▸ INSTRUCTIONS FOR THE TASK:
Reproduce every line in the listing that contains the word "іншу".

▸ MATERIAL TO PROCESS:
▶

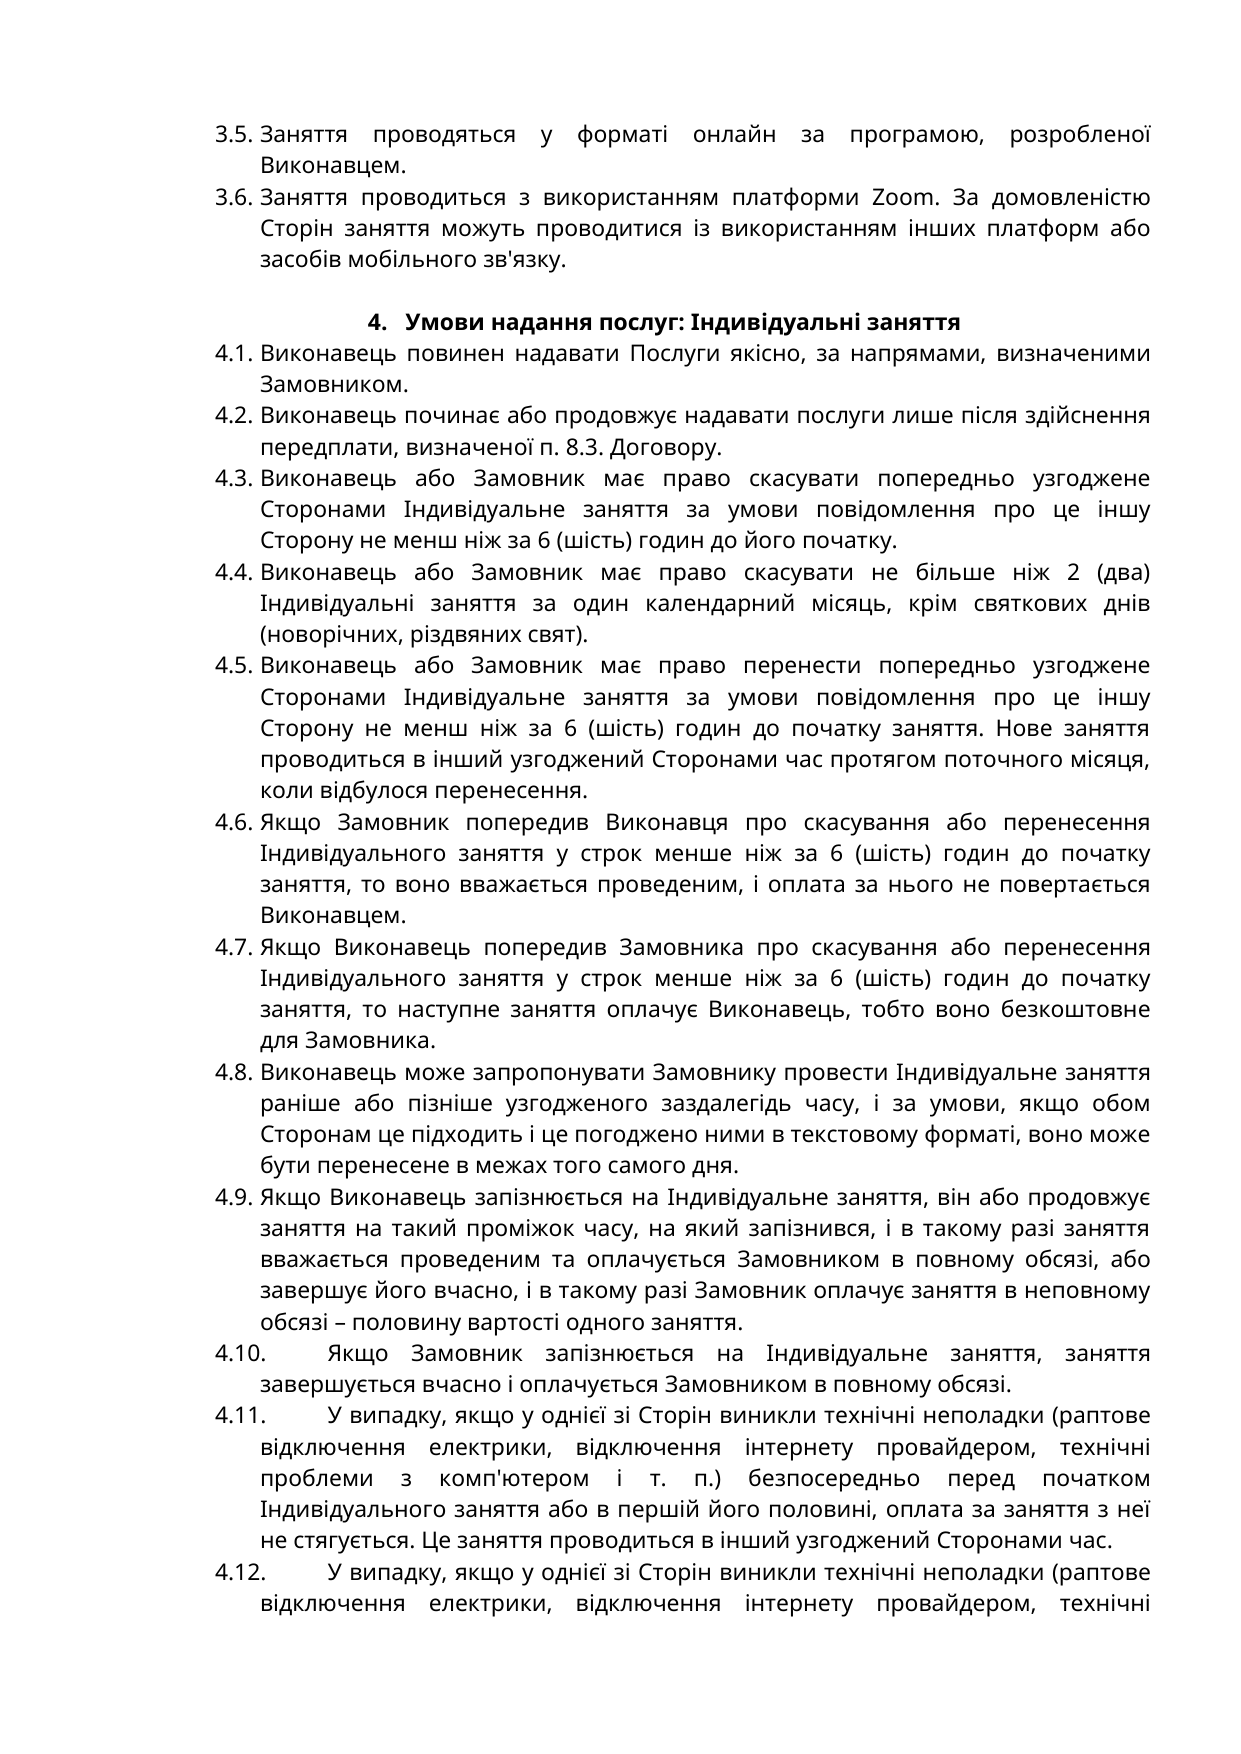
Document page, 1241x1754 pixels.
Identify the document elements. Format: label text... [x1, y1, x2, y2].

list Якщо Виконавець запізнюється на Індивідуальне заняття, він або продовжує заняття на такий проміжок часу, на який запізнився, і в такому разі заняття вважається проведеним та оплачується Замовником в повному обсязі, або завершує його вчасно, і в такому разі Замовник оплачує заняття в неповному обсязі – половину вартості одного заняття. [215, 1181, 1152, 1337]
list Виконавець повинен надавати Послуги якісно, за напрямами, визначеними Замовником. [215, 337, 1152, 399]
list Якщо Замовник запізнюється на Індивідуальне заняття, заняття завершується вчасно і оплачується Замовником в повному обсязі. [215, 1337, 1152, 1399]
list Умови надання послуг: Індивідуальні заняття [177, 306, 1152, 337]
list Якщо Виконавець попередив Замовника про скасування або перенесення Індивідуального заняття у строк менше ніж за 6 (шість) годин до початку заняття, то наступне заняття оплачує Виконавець, тобто воно безкоштовне для Замовника. [215, 931, 1152, 1056]
list Виконавець починає або продовжує надавати послуги лише після здійснення передплати, визначеної п. 8.3. Договору. [215, 399, 1152, 462]
list Виконавець або Замовник має право скасувати попередньо узгоджене Сторонами Індивідуальне заняття за умови повідомлення про це іншу Сторону не менш ніж за 6 (шість) годин до його початку. [215, 462, 1152, 556]
list Виконавець або Замовник має право скасувати не більше ніж 2 (два) Індивідуальні заняття за один календарний місяць, крім святкових днів (новорічних, різдвяних свят). [215, 556, 1152, 649]
list Виконавець може запропонувати Замовнику провести Індивідуальне заняття раніше або пізніше узгодженого заздалегідь часу, і за умови, якщо обом Сторонам це підходить і це погоджено ними в текстовому форматі, воно може бути перенесене в межах того самого дня. [215, 1056, 1152, 1181]
list Заняття проводяться у форматі онлайн за програмою, розробленої Виконавцем. [215, 118, 1152, 181]
list Якщо Замовник попередив Виконавця про скасування або перенесення Індивідуального заняття у строк менше ніж за 6 (шість) годин до початку заняття, то воно вважається проведеним, і оплата за нього не повертається Виконавцем. [215, 806, 1152, 931]
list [215, 1556, 1152, 1618]
list У випадку, якщо у однієї зі Сторін виникли технічні неполадки (раптове відключення електрики, відключення інтернету провайдером, технічні проблеми з комп'ютером і т. п.) безпосередньо перед початком Індивідуального заняття або в першій його половині, оплата за заняття з неї не стягується. Це заняття проводиться в інший узгоджений Сторонами час. [215, 1399, 1152, 1556]
list Виконавець або Замовник має право перенести попередньо узгоджене Сторонами Індивідуальне заняття за умови повідомлення про це іншу Сторону не менш ніж за 6 (шість) годин до початку заняття. Нове заняття проводиться в інший узгоджений Сторонами час протягом поточного місяця, коли відбулося перенесення. [215, 649, 1152, 806]
list Заняття проводиться з використанням платформи Zoom. За домовленістю Сторін заняття можуть проводитися із використанням інших платформ або засобів мобільного зв'язку. [215, 181, 1152, 274]
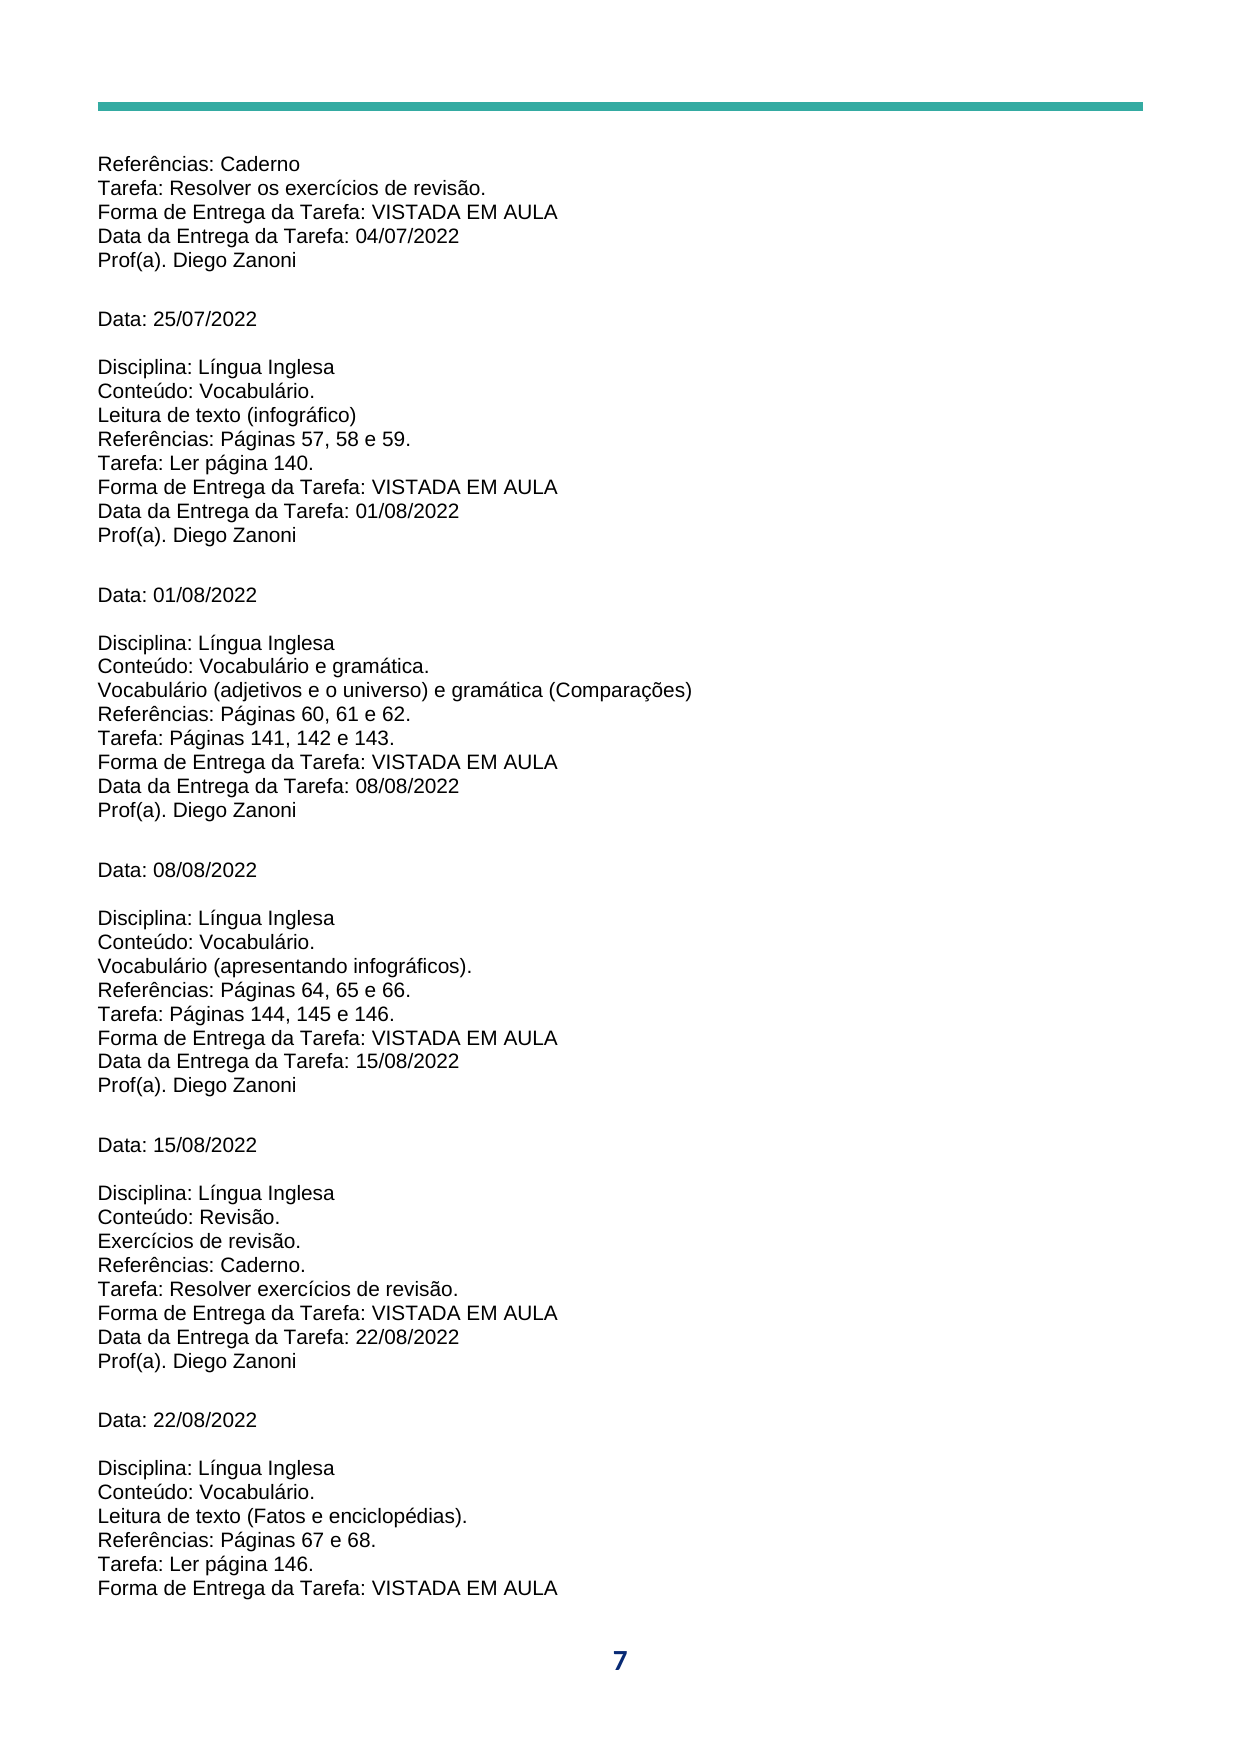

◀

▸ RESPONSE TO THE TASK:
list Виконавець або Замовник має право скасувати попередньо узгоджене Сторонами Індивідуальне заняття за умови повідомлення про це іншу Сторону не менш ніж за 6 (шість) годин до його початку. [215, 462, 1152, 556]
list Виконавець або Замовник має право перенести попередньо узгоджене Сторонами Індивідуальне заняття за умови повідомлення про це іншу Сторону не менш ніж за 6 (шість) годин до початку заняття. Нове заняття проводиться в інший узгоджений Сторонами час протягом поточного місяця, коли відбулося перенесення. [215, 649, 1152, 806]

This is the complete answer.